The musicians pick up their instruments again and dancer Vinson Fraley contributes his astonishing vocals as the group, now dressed more formally, performs a unison phrase in a formation that spreads across the entirety of the stage. Bobbi stands downstage facing the back while the rest face front to a satisfying effect. The choreography is simple yet unpredictable in its varying rhythms, and the dancers remain distinctly human and individual even in their synchronicity. “It’s a ghost theater.”

Next, the back curtains open to the bustle of rehearsal. Two performers are running through a scene as the understudies do it behind them on mute in perfect unison. With each mishap, they pause and restart, making it through slightly more of the scene each time. The rehearsal director says the movement directions aloud between the performers’ spoken lines, occasionally announcing hilariously unachievable “changes of plan” in the moment. The “production manager” swoops in to demonstrate the fight scene while talking through its directions (a stage device that has been overused in recent years but is deeply warranted here), which include a self-indulgent shimmy just before the final victory –– it is both magnificently executed and hysterical. “This choreography is starting to look unfamiliar.”

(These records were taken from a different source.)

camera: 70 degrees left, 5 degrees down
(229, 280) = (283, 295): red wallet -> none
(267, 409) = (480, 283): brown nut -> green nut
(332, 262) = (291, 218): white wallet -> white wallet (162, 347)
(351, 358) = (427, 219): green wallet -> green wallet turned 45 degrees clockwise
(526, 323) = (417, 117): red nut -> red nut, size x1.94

When the curtain closes, the space is frantically reset and a trio ensues between the “main characters” from the scene before and the male understudy. The woman switches from partner to partner, repeating the choreography with each. The scene escalates until the woman performs the movement on her own, continuing past the violin music until she collapses into Bobbi’s arms. Toward the end of the piece, Bobbi introduces the cast: Jonathan is the dad/rehearsal director, Or is a brother and an ape, Judy is the jack of all trades, etc. But Jonathan doesn’t let her finish: “We have to move on.”

When Bobbi takes a knife to a sandbag hanging in the space, it makes a fog effect. Vinson sings, “One grain of sand” over and over, and the dancers leave one by one. “One drop of water in the sea. One little me.” Although the work doesn’t shy away from drama and literal moments, it is never cheesy or unconvincing, and each idea is explored for just the right amount of time. Broken Theater is astonishing for its ability to bring together an incredible diversity of movement vocabularies, ideas and emotions while building toward a collective statement that’s as clear as it is difficult to pinpoint.

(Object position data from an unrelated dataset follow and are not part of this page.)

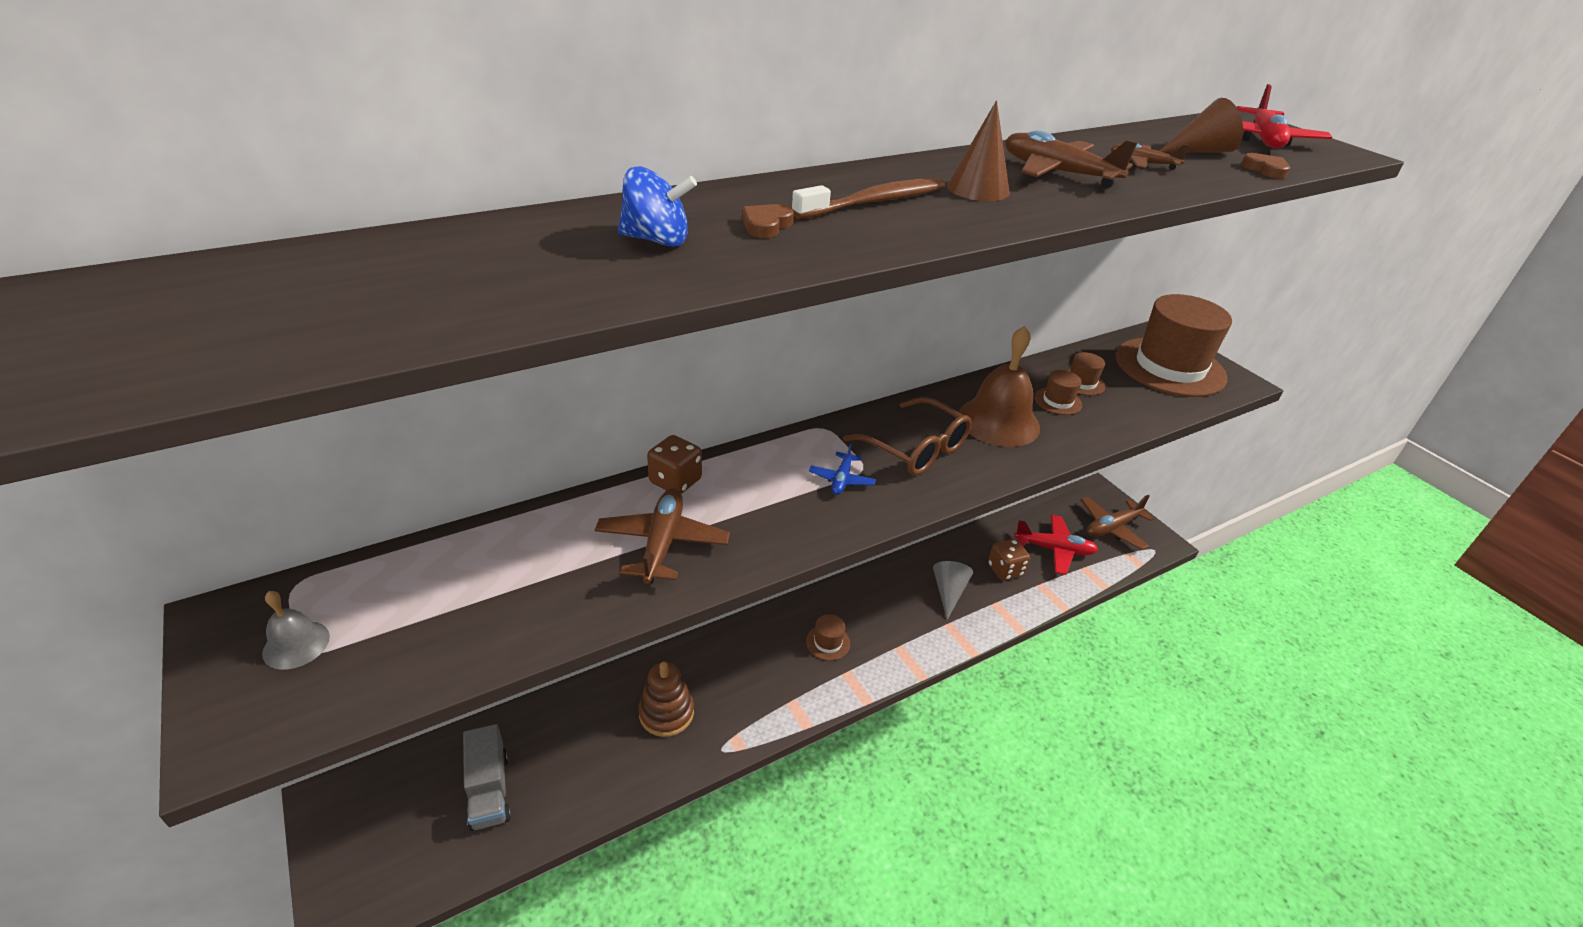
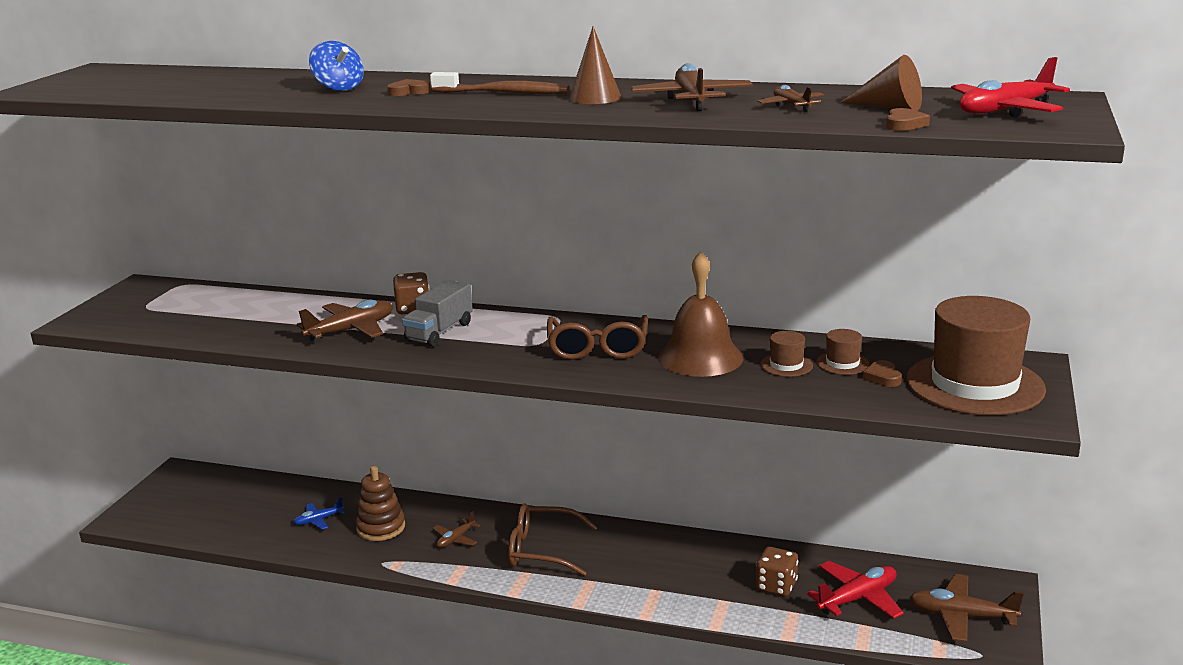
camera: 50 degrees right, 15 degrees down
(296, 644) = (147, 303): grey bell -> none
(489, 790) = (244, 509): grey truck -> grey truck (439, 332)
(748, 679) = (456, 539): none -> brown plane
(828, 642) = (542, 550): brown hat -> brown glasses
(841, 480) = (510, 343): blue plane -> blue plane (318, 520)
(949, 592) = (694, 573): grey cone -> none
(1054, 549) = (857, 598): red plane -> red plane turned 90 degrees counterclockwise
(1122, 384) = (882, 377): none -> brown heart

La MaMa Moves! 2023 welcomed audiences out of COVID without hitting them over the head with post-pandemic rhetoric and content, and the diversity of artists and aesthetics uplifted did justice to the diversity of New York City and the international dance scene. Thanks to all at La MaMa for welcoming me into the organization’s various theater spaces and to the artists involved for pulling me into their distinctive worlds. Emerging from COVID, seeing so much dance –– so much life –– was a treat.

By Charly Santagado of Dance Informa.